A RN Member of Parliament we spoke to this morning described the situation this way: “We have to be very careful, as Macron just laid a trap for us.”

Meanwhile, an insider in Macron’s camp pointed out this to us: “Whoever has to put together the next budget will have a bullseye painted on his head. Ratings agencies have downgraded us, the country is not ready for austerity, and local governments are bleeding red ink because the real estate market has been in a coma for two years. We may as well give the job to whoever wants it.”

Alternatively, Macron may very well be betting on a victory, as unlikely as it may seem. He may be betting that the very credible prospect of the “far-right” in government would “wake up” his own side and cause them to turn out in bigger numbers than they previously have, and give him an outright majority. He has been frustrated as, since the 2022 elections, his party only has a relative majority in the National Assembly, and has had to cobble together coalitions with smaller parties or to call confidence votes to pass bills.

What now? According to the Constitution, elections must be held between 20 to 40 days after the President has called for them, so the timetable is very short. Legislative elections are a two-round constituency-by-constituency vote, which tends to work against the RN as opposing parties usually form anti-“far-right” second-round coalitions. The National Assembly has 577 seats, meaning an absolute majority is 289 seats. As polls currently stand, the RN would get between 250 and 300 seats in a legislative election, so it’s anybody’s guess whether they would get an outright majority. And they probably need a full majority, outright, not just a relative majority, as they would very quickly lose a vote of no-confidence as the other parties gang up on them. LR, the traditional right party, has already said that it will form an alliance only with the center and center-right–the RN may pick off individual members here and there, but a party-wide deal is off the table.

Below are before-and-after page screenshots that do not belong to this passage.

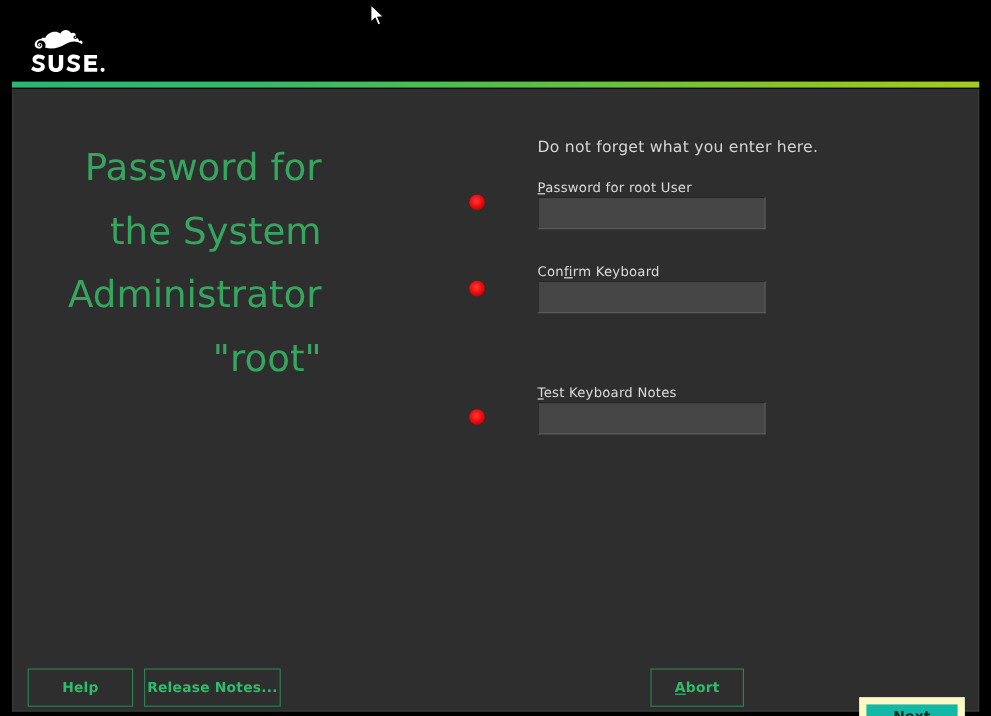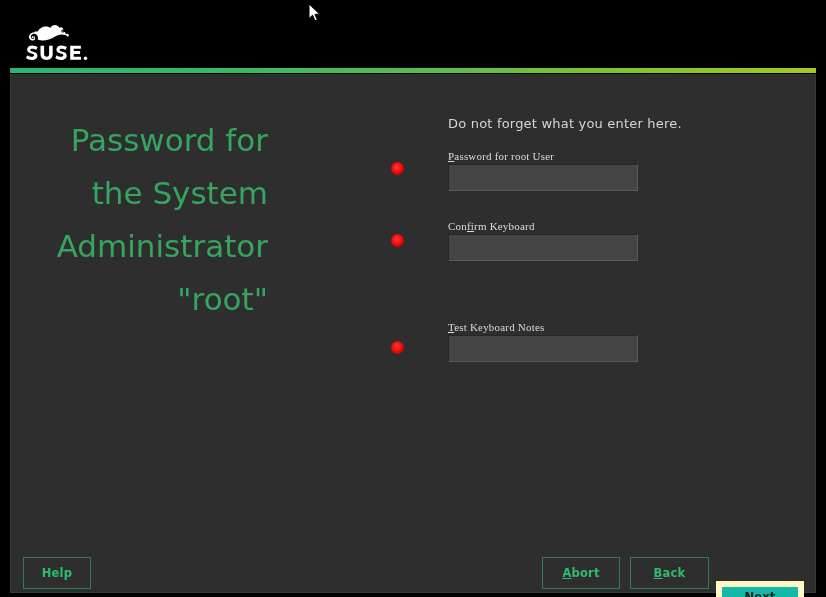--- a/index.html
+++ b/index.html
@@ -99,7 +99,6 @@
     font-size: 11px;
     letter-spacing: 0.2px;
     white-space: nowrap;
-    font-family: Liberation Serif, serif;
   }
   .field-label u { text-decoration: underline; }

There are almost too many scenarios, and scenarios-within-scenarios, to contemplate. If there is a hung Parliament, what will happen is anybody’s guess. If there is an absolute RN majority, the RN will be forced by their past commitments to form a government, but how they will govern, and whether they will be able to govern in the face of almost certain “deep state” sabotage, is anybody’s guess.

One thing is for certain: things just got a lot more interesting.